The results are what they are. The company has generated mid-single-digit revenue growth for quite some time now, but has also generated strong (and improving) margins at the operating, EBITDA, and FCF margin lines, leading to over a decade of double-digit annualized FCF growth and double-digit ROICs, as well as double-digit (mid-teens) long-term annualized stock returns.
The Outlook
Because M&A is part-and-parcel of the model, year-to-year modeling can be a little more challenging. That said, Ametek doesn't usually look for especially large deals, though the recent $1.35 deal for Abaco is the largest deal in company history and clearly telegraphs a willingness to think bigger. I'm expecting Ametek to generate long-term revenue growth in the low-to-mid single digits on its own, with M&A likely layering in another 100bp-200bp of growth on top of that.

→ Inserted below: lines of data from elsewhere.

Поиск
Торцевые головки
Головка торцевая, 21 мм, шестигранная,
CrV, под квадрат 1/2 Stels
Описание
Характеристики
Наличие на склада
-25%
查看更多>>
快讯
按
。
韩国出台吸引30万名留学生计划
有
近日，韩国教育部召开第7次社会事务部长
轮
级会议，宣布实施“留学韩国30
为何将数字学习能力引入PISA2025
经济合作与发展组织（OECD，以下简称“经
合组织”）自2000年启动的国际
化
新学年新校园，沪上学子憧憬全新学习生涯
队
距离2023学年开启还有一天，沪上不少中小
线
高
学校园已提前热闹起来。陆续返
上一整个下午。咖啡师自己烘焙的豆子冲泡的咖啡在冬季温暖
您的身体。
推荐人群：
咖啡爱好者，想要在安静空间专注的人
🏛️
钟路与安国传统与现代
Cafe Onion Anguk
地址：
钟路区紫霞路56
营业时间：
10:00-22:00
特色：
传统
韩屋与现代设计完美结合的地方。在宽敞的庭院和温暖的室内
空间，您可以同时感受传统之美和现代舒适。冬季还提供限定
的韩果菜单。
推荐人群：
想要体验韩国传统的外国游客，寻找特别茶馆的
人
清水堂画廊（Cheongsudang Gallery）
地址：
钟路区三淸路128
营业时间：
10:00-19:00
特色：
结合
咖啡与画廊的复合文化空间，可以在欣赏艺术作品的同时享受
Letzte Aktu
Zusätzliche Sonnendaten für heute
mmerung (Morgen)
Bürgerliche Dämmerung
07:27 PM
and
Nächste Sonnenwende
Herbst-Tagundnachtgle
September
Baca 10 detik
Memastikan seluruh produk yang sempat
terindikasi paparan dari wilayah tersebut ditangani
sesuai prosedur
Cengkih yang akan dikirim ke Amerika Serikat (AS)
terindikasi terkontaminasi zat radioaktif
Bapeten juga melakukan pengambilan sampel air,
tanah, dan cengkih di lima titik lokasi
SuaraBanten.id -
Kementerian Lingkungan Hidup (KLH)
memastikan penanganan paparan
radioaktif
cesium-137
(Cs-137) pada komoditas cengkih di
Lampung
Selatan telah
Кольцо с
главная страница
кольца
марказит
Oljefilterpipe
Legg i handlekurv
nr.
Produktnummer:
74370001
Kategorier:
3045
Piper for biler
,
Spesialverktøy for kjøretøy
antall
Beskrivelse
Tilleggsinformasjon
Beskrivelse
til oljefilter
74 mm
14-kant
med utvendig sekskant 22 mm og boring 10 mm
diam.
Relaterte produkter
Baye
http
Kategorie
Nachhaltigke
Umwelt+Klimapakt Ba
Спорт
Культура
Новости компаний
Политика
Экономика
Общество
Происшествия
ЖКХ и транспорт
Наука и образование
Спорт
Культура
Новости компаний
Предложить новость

I also expect ongoing improvements in margins, as the company shifts towards more monitoring, sensing, communications, and analysis opportunities as opposed to conventional hardware. Over the last decade, the long-term FCF margin has improved from the low double digits (around 11%) to the high teens (around 18%), and I expect further improvement into the low-to-mid-20%'s, driving high single-digit FCF growth.
Investors looking for big capital returns to shareholders may not be happy here. Ametek pays a modest dividend has repurchased shares over the years, but management is clear that M&A is their priority for FCF allocation.
The Bottom Line
Ametek doesn't look all that cheap on conventional valuation approaches, and I wouldn't expect it to given the results management has produced and the opportunity to continue building value their M&A. I will say, though, that the prospective returns today (discounting back free cash flow) aren't any worse than the average of the high-quality industrial sub-group, and Ametek would arguably deserve a slight premium there (one of the "best of the best").
I am concerned that valuations are stretched for the group as a whole and that investors may be looking at pretty lackluster returns compared to historical norms, but I would still argue for Ametek as a name to consider for investors who want or need industrial exposure for the longer term.